**Task goal:** Nothing but the records, copied exactly and stripped of pictures, should be in the answer.
⟨
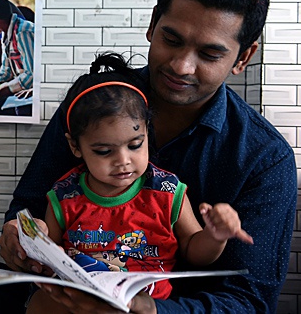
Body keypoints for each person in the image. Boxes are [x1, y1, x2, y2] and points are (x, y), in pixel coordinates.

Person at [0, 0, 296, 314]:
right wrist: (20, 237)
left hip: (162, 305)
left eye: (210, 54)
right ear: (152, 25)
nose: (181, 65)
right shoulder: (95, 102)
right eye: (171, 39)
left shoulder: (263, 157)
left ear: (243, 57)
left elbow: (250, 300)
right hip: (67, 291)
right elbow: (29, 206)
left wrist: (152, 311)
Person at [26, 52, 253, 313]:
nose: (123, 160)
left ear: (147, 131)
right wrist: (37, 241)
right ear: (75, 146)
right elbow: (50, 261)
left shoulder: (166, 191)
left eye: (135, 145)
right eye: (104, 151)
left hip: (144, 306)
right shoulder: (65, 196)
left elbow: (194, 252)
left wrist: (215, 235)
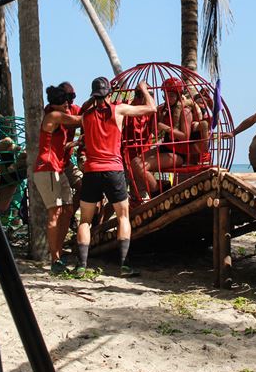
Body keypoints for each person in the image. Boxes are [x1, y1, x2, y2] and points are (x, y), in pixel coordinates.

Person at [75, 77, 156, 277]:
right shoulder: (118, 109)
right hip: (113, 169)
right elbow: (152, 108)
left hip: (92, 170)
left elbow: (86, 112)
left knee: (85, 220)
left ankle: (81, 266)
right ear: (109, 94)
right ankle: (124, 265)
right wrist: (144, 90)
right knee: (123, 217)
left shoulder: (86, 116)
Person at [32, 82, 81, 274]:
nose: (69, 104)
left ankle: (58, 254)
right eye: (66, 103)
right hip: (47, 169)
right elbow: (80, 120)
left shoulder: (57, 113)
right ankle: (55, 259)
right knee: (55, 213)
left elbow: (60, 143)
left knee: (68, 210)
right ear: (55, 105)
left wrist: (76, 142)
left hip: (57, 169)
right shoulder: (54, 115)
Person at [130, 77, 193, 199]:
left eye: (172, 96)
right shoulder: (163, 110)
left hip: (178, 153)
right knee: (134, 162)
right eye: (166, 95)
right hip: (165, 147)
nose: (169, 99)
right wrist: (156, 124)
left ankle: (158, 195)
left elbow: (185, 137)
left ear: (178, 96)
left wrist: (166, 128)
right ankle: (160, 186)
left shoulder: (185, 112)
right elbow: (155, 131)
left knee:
⟩
**Output of the task:**
Body keypoints for each person in the image. Boxes are [x1, y1, x2, y2] and points are (x, y), in pixel coordinates.

Person at [0, 0, 296, 314]:
right wrist: (20, 237)
left hip: (162, 305)
left eye: (210, 54)
right ear: (152, 25)
nose: (181, 65)
right shoulder: (95, 102)
right eye: (171, 39)
left shoulder: (263, 157)
left ear: (243, 57)
left elbow: (250, 300)
right hip: (67, 291)
right elbow: (29, 206)
left wrist: (152, 311)
Person at [26, 52, 253, 313]:
nose: (123, 160)
left ear: (147, 131)
right wrist: (37, 241)
right ear: (75, 146)
right elbow: (50, 261)
left shoulder: (166, 191)
left eye: (135, 145)
right eye: (104, 151)
left hip: (144, 306)
right shoulder: (65, 196)
left elbow: (194, 252)
left wrist: (215, 235)
Body keypoints for each person in the image. Boxes are [x1, y1, x2, y2] and points are (x, y), in pixel coordinates.

Person at [75, 77, 156, 277]:
right shoulder: (118, 109)
right hip: (113, 169)
right elbow: (152, 108)
left hip: (92, 170)
left elbow: (86, 112)
left knee: (85, 220)
left ankle: (81, 266)
right ear: (109, 94)
right ankle: (124, 265)
right wrist: (144, 90)
right knee: (123, 217)
left shoulder: (86, 116)
Person at [32, 82, 81, 274]:
nose: (69, 104)
left ankle: (58, 254)
right eye: (66, 103)
right hip: (47, 169)
right elbow: (80, 120)
left shoulder: (57, 113)
right ankle: (55, 259)
right knee: (55, 213)
left elbow: (60, 143)
left knee: (68, 210)
right ear: (55, 105)
left wrist: (76, 142)
left hip: (57, 169)
right shoulder: (54, 115)
Person at [130, 77, 193, 199]:
left eye: (172, 96)
right shoulder: (163, 110)
left hip: (178, 153)
right knee: (134, 162)
right eye: (166, 95)
right hip: (165, 147)
nose: (169, 99)
right wrist: (156, 124)
left ankle: (158, 195)
left elbow: (185, 137)
left ear: (178, 96)
left wrist: (166, 128)
right ankle: (160, 186)
left shoulder: (185, 112)
right elbow: (155, 131)
left knee:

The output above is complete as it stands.